Why 50%+ of Top-50 Craft Brewers Didn’t Grow in 2018

We’re back to the beer wars – and it’s going to be a ground game, grinding out sales market by market.

Big operators are learning that simply acquiring a brand isn’t a guarantee of success:  Anheuser-Busch‘s two largest craft brands declined last year:  Goose Island was off 7% and Shock Top was off 7%.  MillerCoors’ top craft brands, Blue Moon and Leinenkugels, also lost 4% and 8%, respectively.  For the second consecutive year, Constellation Brands’ $1 billion acquisition of Ballast Point Brewing has resulted in a decline — 15% decline in 2018 following 2017’s decline.

Anchor Brewing, acquired by Sapporo Holdings, has fallen to 91,938 barrels last year from 159,000 barrels in 2014.  That’s a 42% decline in just four years.

But long-established craft brewers are also struggling.  Many of the Top 50 craft brewers didn’t grow last year, Brewers Association reports in the May/June issue of New Brewer magazine.

There are three reasons:  First, we think the craft beer market is getting saturated.  Second, and immediately related to it:  Craft beer is sort of expensive.  Third, both spirits and wine have stepped up their game.

For most of the time since Repeal of Prohibition beer has been the dominant alcohol beverage.  It still is, both in terms of volume and of sales beer remains king. But its throne is a bit shakier today.

During most of the decades following Repeal, distilled spirits chose not to advertise on radio or TV.  Arguably, that was a mistake:  TV became the single best way to reach American consumers in the 1950s, but liquor makers stay off the air.

That changed after the spirits market plunged in the 1980s.  The plunge was so bad that famed U.S. distillers such as Heublein sold to European outfits and Brown-Forman got into china, luggage and lamps. Slowly and tentatively, spirits began advertising on radio and TV.  It was, we think, an act of desperation.

Beginning around the turn of the century, smart marketing led by the Distilled Spirits Council of the U.S. (DISCUS) created the cocktail culture.  It’s easier to make creative drinks with liquor than beer.

And both wine and spirits launched long-term campaigns to normalize their products in American society.  Wine Institute President John DeLuca took a two-pronged approach, arguing that wine was something many cultures, including Italian, enjoyed at dinner and it promoted cardiovascular health

Meanwhile, DISCUS President Peter Cressy seized on archeological work at Mount Vernon that uncovered remains of George Washington’s original distillery to tie distilled spirits tightly to the first President.

All of these efforts changed the marketing landscape.  For a half-century beer had been as American as apple pie and baseball.  Spirits and wine were viewed as not quite American.  Cressy and DeLuca were successful in making spirts and wine as normal a part of American culture as beer, apple pie, baseball – and beer.

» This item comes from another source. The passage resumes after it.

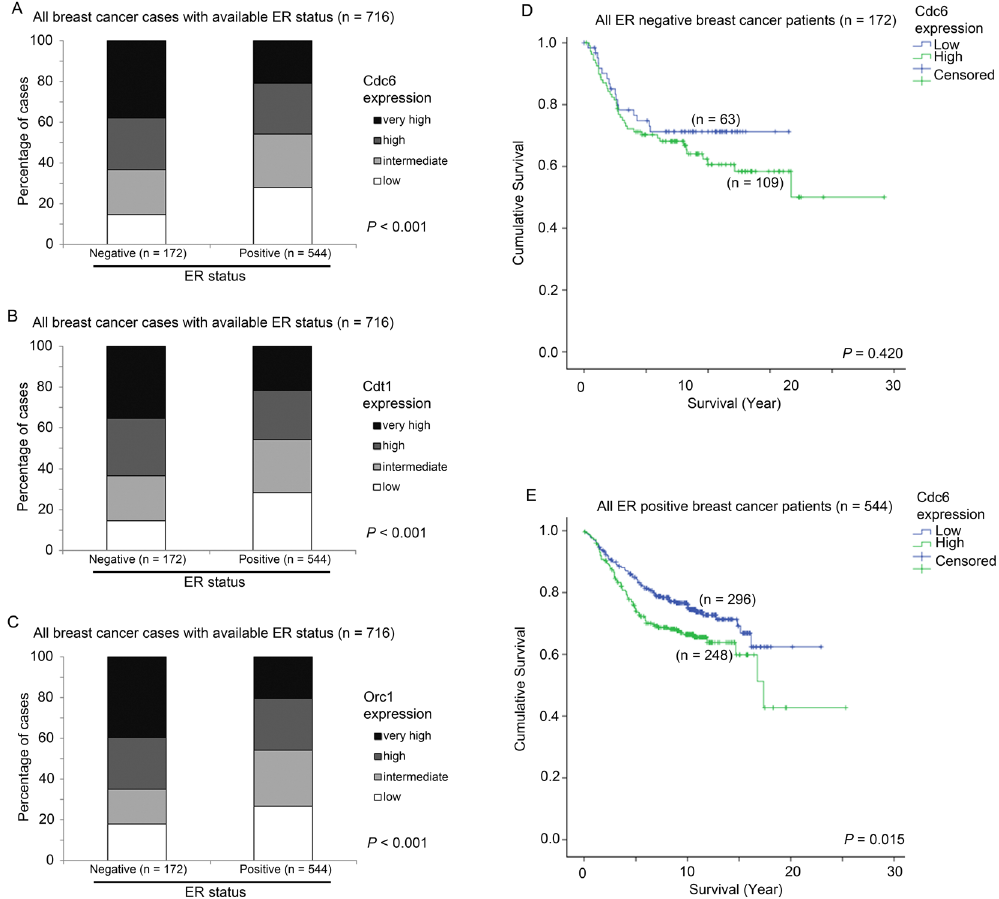
Figure 4. The association between expression of Cdc6, Cdt1 and Orc1 with different ER status and survival. Histograms showing the percentage of patients with various expression levels of ( A ) Cdc6, ( B ) Cdt1 and ( C ) Orc1 in patients stratified by ER status. Kaplan-Meier curves showing survival time of patients who express different levels of Cdc6 in patients with ( D ) ER-negative breast cancer and ( E ) ER-positive breast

That means we would have been watching Big Beer’s volume decline even if craft beer had not come along.  But craft beer did, which increased the pain for Big Beer.  Craft beer now accounts for 13.2% of the shrunken U.S. beer market, according to Brewers Association data.

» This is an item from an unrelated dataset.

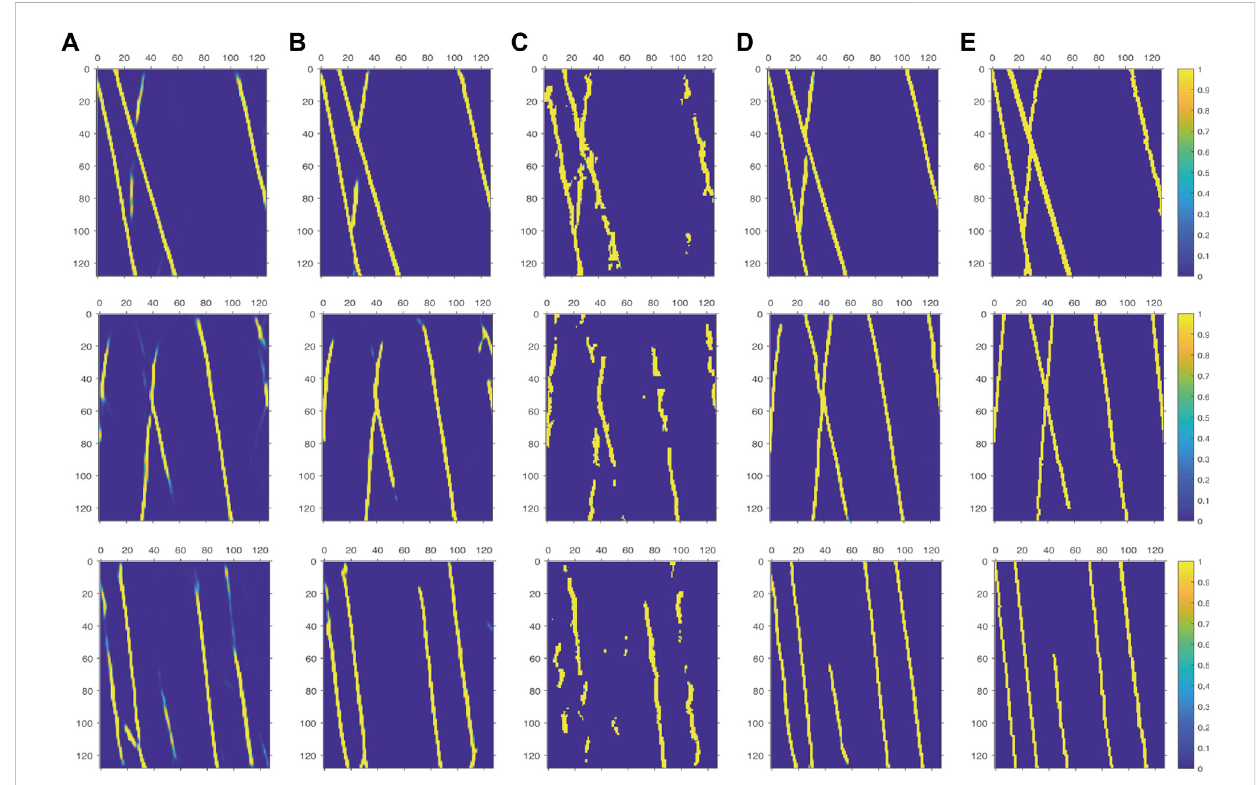
Comparison of predicted faults by using different Unet models in the test data set: (A) standard Unet; (B) TransUnet; (C) Swin TransUnet; (D) our proposed dual Unet with Transformer; (E) ground truth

The good news for Big Beer, we think, is that craft is going to hold steady around 15% of the total beer market.  The bad news for craft brewers is that the craft beer market itself is probably oversaturated.

We view craft beer as a niche market.  It’s high priced, and it brews a lot of non-standard beers.  But the big problem is there are a lot more craft brewers than there were a decade ago.  And Big Beer is fighting back.

So it shouldn’t be a surprise that the older, larger craft brewers might see growth reverse.  Americans like to try new things, and older craft brewers aren’t new.  So they’ll give up some sales.  That’s what happened at three of the top five craft breweries – D.G. Yuengling & Son saw growth ease 2%, Boston Beer was down 7% and New Belgium Brewing was off 11%.

That’s not to say craft brewers can’t grow.  Sierra Nevada, after two years of consecutive 7% declines, increased production 2%.  Bell’s Brewery was up 3%, Canarcy was up 3%, Stone was up 3% and SweetWater was up 2%.

Talk is cheap, but we think craft brewers need to build on their strengths:  They are local and you can form a relationship with the founder and brewer.  Even distilled spirits, which is about as industrial a business as they come, has done that.  Jim Beam has done a masterful job promoting Fred Noe, the master distiller, as the face of the brand.  And for decades, Jack Daniel’s has promoted the people of Lynchburg, Tenn., as the face of their brand.  Both have active programs to entice consumers to visit their distillery.

The human connection, we think, explains the rise of craft beer.  And the success of many smaller wine and spirits brands.  Creating that human connection is, we think, the marketing challenge for the entire bev/al business.